Assign the cloud firewall to the cloud router port and disconnect from the port
Assign the cloud firewall to the cloud router port and disconnect from the port
Assign a firewall to a router port
You cannot assign more than one firewall to a single router port.
carefully
Inbound and outbound traffic that is not allowed in the cloud firewall rules will be denied on the cloud router port. Active sessions on the router will be interrupted, which cannot be set by the new rules.
Control panel
OpenStack CLI
- В control panels go to Cloud platform → Firewalls.
- Open the firewall page → tab Ports.
- Click Assign to port.
- Select the private subnet connected to the cloud router for which you want to configure traffic filtering.
- Click Assign to port.
- Click Assign.
-
Assign a firewall to the router port:
openstack firewall group set --port <router_port> <firewall>Specify:
<router_port>— The ID or port name of the router to which the firewall will be assigned. You can view the list using the commandopenstack port list. To assign a firewall to more than one router port, list their names or IDs separated by a space;<firewall>— ID or name of the firewall. You can view the list using the commandopenstack firewall group list.

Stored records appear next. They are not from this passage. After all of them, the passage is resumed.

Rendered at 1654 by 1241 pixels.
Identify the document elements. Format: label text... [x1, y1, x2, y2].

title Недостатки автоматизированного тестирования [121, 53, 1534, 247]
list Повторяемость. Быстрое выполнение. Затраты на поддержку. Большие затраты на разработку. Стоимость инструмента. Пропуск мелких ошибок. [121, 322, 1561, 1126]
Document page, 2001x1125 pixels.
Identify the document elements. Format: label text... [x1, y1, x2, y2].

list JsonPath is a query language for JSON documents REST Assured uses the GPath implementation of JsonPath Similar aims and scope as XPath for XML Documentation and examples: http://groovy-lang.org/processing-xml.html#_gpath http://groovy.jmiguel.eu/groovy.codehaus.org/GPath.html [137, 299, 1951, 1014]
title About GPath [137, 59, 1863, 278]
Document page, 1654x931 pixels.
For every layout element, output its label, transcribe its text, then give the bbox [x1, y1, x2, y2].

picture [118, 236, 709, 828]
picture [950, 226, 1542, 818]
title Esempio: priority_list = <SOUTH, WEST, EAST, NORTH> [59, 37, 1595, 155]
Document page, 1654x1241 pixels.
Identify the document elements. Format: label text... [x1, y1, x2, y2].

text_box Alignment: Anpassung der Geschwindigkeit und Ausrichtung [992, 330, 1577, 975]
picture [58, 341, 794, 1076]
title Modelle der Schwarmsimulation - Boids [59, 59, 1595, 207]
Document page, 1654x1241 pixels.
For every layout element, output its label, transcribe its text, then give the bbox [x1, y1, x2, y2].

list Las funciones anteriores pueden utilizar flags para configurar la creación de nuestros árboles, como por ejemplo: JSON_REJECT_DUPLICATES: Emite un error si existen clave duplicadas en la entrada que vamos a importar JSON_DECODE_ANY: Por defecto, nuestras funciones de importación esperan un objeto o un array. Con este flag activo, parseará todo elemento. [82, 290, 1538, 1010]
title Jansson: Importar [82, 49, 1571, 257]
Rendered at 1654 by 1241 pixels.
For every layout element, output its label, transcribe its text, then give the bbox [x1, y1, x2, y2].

Disconnect the firewall from the router port
carefully
Cloud firewall rules will no longer apply — all inbound and outbound traffic that passes through the cloud router port will be allowed.
Control panel
OpenStack CLI
- В control panels go to Cloud platform → Firewalls.
- Open the firewall page → tab Ports.
- On the router's port bar, click .
- Click Disconnect.
-
Disconnect the firewall from the router port:
openstack firewall group unset --port <router_port> <firewall>Specify:
<router_port>— ID or port name of the router from which the firewall will be disconnected. The list can be viewed using the commandopenstack port list;<firewall>— ID or name of the firewall. You can view the list using the commandopenstack firewall group list.